Volkswagen’s efforts to draw a line under the Dieselgate scandal have been thrown back into doubt after Germany’s highest civil court struck down shareholder approval for a 2021 settlement with former executives and their insurers.
The Federal Court of Justice in Karlsruhe annulled the resolution that had endorsed a package of payments from Martin Winterkorn, the group’s former chief executive, and Rupert Stadler, then head of Audi, alongside a €270 million contribution from the carmaker’s directors’ and officers’ insurers.
Winterkorn had agreed to pay €11.2 million and Stadler €4.1 million, but judges ruled that shareholders were denied sufficient information. The court said questions about the personal assets of the executives had not been allowed, nor was it disclosed that the settlement released other managers from liability. That “transparency deficit” was enough to invalidate the vote.
The case will now return to a lower court, where shareholder associations are challenging the adequacy of the payments compared with the tens of billions of euros Volkswagen has already shouldered in fines, settlements and compensation since the emissions scandal erupted a decade ago.

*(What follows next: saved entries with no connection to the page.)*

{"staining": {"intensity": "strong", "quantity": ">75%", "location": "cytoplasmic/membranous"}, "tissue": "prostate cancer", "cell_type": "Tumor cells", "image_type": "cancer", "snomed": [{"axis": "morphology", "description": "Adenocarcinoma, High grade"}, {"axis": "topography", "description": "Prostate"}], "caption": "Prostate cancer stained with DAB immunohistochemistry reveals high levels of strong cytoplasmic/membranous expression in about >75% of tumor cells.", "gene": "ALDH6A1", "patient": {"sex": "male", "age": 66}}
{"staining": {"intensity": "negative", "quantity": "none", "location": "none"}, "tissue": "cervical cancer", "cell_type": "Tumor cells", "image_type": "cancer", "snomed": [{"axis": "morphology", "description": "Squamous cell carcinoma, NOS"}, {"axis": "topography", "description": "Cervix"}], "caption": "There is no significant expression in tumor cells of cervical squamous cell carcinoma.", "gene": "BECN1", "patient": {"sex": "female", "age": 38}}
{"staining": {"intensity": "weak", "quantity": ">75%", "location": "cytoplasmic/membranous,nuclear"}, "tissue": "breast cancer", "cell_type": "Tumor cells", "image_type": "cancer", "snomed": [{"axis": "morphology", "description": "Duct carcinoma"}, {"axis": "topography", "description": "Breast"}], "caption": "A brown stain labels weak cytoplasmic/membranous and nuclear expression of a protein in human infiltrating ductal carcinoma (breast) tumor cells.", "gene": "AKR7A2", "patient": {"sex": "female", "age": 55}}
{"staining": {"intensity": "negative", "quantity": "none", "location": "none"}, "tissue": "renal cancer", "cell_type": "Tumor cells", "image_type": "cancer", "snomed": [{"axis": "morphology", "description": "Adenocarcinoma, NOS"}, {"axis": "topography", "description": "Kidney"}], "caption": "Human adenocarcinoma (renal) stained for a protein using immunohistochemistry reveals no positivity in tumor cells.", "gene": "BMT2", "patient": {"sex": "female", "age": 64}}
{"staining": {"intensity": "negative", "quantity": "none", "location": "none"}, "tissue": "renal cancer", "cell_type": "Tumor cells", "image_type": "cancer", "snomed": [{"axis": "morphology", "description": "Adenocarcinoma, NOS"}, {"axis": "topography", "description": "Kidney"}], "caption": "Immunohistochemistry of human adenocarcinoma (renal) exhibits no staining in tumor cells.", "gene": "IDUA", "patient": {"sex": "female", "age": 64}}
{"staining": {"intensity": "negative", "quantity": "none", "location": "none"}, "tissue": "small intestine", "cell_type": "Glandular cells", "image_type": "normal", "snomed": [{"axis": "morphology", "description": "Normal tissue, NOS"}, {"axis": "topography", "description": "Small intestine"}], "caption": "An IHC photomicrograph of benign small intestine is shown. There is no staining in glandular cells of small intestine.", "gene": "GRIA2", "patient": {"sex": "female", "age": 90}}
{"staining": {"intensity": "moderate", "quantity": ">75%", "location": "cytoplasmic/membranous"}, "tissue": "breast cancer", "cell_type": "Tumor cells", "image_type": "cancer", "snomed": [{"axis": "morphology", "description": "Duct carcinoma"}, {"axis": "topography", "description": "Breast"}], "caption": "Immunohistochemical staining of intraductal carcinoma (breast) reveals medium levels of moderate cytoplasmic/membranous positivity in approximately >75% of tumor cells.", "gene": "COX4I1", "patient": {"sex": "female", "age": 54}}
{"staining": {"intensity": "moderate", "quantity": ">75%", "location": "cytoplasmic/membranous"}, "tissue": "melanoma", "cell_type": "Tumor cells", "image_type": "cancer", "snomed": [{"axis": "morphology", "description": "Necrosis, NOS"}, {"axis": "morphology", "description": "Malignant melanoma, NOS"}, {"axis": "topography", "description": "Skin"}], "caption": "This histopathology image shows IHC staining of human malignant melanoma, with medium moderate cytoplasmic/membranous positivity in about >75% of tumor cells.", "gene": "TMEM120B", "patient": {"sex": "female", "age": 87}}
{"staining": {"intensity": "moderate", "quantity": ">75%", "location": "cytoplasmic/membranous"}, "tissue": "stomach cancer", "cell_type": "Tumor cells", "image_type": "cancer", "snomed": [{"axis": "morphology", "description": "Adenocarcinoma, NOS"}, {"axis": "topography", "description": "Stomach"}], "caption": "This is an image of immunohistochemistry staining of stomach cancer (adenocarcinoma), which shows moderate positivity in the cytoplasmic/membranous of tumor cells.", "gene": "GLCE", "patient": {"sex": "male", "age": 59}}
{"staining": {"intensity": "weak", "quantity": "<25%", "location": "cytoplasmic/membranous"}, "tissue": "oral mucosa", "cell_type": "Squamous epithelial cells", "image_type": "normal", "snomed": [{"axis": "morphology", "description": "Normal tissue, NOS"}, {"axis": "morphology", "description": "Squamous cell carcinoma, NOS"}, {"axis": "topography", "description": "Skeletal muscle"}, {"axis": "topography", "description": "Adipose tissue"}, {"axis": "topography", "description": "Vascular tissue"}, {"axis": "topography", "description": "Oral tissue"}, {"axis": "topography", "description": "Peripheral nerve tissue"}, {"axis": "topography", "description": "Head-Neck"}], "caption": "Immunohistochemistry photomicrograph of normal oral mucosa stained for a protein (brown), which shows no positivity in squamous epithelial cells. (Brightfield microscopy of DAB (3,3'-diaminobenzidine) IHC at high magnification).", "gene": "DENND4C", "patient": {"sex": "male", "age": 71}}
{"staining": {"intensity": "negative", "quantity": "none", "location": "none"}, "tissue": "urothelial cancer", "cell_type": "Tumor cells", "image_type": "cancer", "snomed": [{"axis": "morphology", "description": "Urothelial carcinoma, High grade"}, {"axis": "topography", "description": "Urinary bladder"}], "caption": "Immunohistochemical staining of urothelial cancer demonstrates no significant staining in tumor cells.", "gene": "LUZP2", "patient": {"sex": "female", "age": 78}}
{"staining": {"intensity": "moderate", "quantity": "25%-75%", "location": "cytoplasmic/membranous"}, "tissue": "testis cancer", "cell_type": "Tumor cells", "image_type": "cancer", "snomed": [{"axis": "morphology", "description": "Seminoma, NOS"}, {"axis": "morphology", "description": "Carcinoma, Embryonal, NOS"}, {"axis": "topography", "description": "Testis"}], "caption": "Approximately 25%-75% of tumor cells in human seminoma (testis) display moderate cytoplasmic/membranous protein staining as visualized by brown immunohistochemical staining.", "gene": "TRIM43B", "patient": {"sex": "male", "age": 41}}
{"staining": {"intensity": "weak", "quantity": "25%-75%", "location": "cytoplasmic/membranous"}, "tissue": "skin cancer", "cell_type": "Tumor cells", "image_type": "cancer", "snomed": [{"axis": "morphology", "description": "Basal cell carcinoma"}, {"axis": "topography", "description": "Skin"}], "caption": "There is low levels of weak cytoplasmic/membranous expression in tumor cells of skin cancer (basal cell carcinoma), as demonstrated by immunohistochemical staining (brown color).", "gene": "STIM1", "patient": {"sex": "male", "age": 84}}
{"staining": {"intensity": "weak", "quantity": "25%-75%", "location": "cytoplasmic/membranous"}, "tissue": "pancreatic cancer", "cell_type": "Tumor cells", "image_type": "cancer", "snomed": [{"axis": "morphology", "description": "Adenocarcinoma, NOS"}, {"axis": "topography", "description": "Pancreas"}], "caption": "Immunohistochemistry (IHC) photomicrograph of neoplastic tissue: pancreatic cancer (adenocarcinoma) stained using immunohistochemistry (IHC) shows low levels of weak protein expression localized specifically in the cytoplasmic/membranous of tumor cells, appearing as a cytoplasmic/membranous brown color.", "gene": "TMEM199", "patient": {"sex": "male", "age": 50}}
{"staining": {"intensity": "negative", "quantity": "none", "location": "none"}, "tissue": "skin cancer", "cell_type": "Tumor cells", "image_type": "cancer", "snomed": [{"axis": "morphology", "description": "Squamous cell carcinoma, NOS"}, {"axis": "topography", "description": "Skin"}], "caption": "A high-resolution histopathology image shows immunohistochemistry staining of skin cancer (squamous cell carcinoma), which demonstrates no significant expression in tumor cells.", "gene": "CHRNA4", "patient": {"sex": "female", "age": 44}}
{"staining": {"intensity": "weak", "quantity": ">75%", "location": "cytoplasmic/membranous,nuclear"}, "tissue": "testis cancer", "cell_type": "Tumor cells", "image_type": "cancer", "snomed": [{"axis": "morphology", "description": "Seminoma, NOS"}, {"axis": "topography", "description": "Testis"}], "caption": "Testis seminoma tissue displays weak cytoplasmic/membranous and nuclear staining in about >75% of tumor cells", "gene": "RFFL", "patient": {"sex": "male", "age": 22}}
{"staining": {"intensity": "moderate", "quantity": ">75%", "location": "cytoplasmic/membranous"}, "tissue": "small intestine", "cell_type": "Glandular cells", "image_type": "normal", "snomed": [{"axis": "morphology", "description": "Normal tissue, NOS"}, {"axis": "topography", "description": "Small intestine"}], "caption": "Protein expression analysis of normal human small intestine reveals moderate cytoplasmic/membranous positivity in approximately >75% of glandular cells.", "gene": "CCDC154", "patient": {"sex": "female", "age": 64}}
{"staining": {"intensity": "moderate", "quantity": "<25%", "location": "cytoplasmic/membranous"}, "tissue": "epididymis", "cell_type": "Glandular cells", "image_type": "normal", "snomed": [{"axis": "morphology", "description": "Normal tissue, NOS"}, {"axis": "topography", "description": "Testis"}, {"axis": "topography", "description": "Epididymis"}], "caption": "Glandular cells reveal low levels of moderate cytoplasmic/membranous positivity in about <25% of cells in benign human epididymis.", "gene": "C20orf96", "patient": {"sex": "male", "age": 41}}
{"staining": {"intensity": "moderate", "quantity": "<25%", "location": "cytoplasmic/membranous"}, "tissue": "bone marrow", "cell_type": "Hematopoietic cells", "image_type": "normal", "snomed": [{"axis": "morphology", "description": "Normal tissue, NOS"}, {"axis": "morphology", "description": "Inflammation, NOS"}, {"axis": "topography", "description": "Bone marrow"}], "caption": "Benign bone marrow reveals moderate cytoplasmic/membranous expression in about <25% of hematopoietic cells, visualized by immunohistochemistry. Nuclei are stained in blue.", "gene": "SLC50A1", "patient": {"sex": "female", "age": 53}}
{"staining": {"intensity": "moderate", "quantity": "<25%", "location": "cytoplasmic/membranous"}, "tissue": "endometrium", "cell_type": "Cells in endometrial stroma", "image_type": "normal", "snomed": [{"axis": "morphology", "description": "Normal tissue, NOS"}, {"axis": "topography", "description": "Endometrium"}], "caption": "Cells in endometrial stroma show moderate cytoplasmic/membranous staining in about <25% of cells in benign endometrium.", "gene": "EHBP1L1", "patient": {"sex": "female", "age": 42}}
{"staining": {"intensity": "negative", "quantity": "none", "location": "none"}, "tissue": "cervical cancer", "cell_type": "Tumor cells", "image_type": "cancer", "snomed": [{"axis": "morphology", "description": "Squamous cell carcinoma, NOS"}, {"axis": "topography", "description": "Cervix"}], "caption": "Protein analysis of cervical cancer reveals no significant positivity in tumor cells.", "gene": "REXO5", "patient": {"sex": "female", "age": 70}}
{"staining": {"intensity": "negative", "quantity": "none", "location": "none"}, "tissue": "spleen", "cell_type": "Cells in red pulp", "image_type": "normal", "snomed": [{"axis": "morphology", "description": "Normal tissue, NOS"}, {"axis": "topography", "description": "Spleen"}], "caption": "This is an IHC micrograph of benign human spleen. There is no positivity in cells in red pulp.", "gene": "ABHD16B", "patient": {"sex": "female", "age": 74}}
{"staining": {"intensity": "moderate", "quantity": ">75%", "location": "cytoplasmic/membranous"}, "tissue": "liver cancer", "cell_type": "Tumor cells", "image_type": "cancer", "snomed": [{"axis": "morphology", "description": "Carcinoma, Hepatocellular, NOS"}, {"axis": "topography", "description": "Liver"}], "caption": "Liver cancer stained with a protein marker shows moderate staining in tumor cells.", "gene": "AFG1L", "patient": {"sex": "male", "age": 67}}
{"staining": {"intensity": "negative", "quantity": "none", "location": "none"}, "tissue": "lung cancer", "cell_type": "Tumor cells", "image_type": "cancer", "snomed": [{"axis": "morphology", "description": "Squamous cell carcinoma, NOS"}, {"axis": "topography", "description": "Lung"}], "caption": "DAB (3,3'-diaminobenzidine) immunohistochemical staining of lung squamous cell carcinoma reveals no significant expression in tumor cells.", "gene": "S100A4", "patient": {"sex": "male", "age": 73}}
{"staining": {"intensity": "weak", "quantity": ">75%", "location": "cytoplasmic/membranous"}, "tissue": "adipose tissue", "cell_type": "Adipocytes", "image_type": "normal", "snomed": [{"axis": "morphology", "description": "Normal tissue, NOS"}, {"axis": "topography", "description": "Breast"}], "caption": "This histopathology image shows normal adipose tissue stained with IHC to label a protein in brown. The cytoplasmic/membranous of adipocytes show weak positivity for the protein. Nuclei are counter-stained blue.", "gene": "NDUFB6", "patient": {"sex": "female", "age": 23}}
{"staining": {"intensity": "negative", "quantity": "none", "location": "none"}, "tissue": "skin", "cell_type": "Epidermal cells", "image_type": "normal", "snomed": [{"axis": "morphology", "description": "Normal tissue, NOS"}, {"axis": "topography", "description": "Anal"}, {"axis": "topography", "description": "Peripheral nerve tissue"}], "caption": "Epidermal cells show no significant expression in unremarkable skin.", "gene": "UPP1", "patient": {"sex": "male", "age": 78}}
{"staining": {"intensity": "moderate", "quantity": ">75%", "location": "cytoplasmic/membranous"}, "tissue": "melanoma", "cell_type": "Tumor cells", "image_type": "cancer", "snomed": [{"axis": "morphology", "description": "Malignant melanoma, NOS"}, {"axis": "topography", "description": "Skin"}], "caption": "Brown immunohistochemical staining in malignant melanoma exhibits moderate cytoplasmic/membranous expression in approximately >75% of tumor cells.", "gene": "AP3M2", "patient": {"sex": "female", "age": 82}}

Volkswagen insisted that “the reasons for the agreement remain valid” and that it would seek to achieve the same outcome through a different legal framework.
The bulk of the contested payout was to come from insurers led by Zurich, joined by AXA XL, Allianz Global Corporate & Specialty and several Lloyd’s syndicates. Under the arrangement, insurers from Volkswagen’s 2015 programme were to contribute €261.9 million and those from its 2021 programme a further €8.1 million. Zurich also established a provisions account, with AXA XL and Allianz AGCS paying €50 million into it.
The scale of the contribution had already marked one of the largest D&O settlements in Germany, drawing comparisons with Siemens’ €100 million insurance-backed deal over bribery claims in 2009. The annulment now casts uncertainty over whether a similar structure can be resurrected.
For the D&O sector, the ruling underscores the exposure insurers face when corporate governance failures reach systemic scale. German courts have reinforced the principle that shareholder approval must rest on full disclosure, raising the risk that contested settlements may unravel years after they were brokered.
If the annulment is upheld, Volkswagen may have to renegotiate with its insurers and former executives, a process likely to extend an already protracted legal saga. For the industry, it could embolden claimants and shareholders to test the robustness of insurance-backed resolutions in other jurisdictions.
Nine years after Dieselgate began, the scandal continues to ripple across boardrooms and insurance markets alike. For carriers with continental exposure, transparency disputes are now as material to liability as the underlying misconduct.